Plus, if you're a Detroit homeowner and know you can't get a higher appraisal for your home improvements, there's little incentive to invest and upgrade, which only adds to the city's blight problem and declining population. The upshot is a "vicious cycle" of unprofitable rehabilitation and little incentive to invest in property, according to a new update from the Washington, D.C.-based Urban Institute that focuses on economic and policy research.
"In Detroit, the appraisal problems are so acute," said Laurie Goodman, director of the Urban Institute's Housing Finance Policy Center.
To offer a sense of the city's struggles, consider that there were only about 500 mortgages in 2015 in Detroit, Goodman said.
Now a new program is expanding and hoping to gain more traction by targeting Detroit's appraisal gap through the use of second mortgages.

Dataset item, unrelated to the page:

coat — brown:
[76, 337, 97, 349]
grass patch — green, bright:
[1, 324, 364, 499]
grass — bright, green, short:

To make up for the appraisal shortfall, a borrower is encouraged to simultaneously take out a second mortgage to cover the difference between the purchase price of the home, related rehab costs and the first mortgage.
So far $40 million has been earmarked for the second mortgages by three banks — Flagstar, Talmer and Huntington. Other funds for the Detroit Home Mortgage Initiative include contributions from the Ford Foundation and Michigan State Housing Development Authority. The second mortgages are guaranteed with funds from the Kresge Foundation.
So what's the catch?
The program requires participating lenders to offer loans with a combined loan-to-value ratio of more than 100 percent. The loan-to-value ratio tells you how much of a property you own and how much you're borrowing. Typically, assessments with higher ratios are generally seen as higher risk.
The initiative includes other consumer protections. A homeowner is required to hire a project manager for major expensive rehab projects.
"By allowing for mortgages with loan-to-value ratios over 100 percent, it could break the vicious appraisal spiral, which has systematically undervalued rehabbed homes" in Detroit, Goodman said.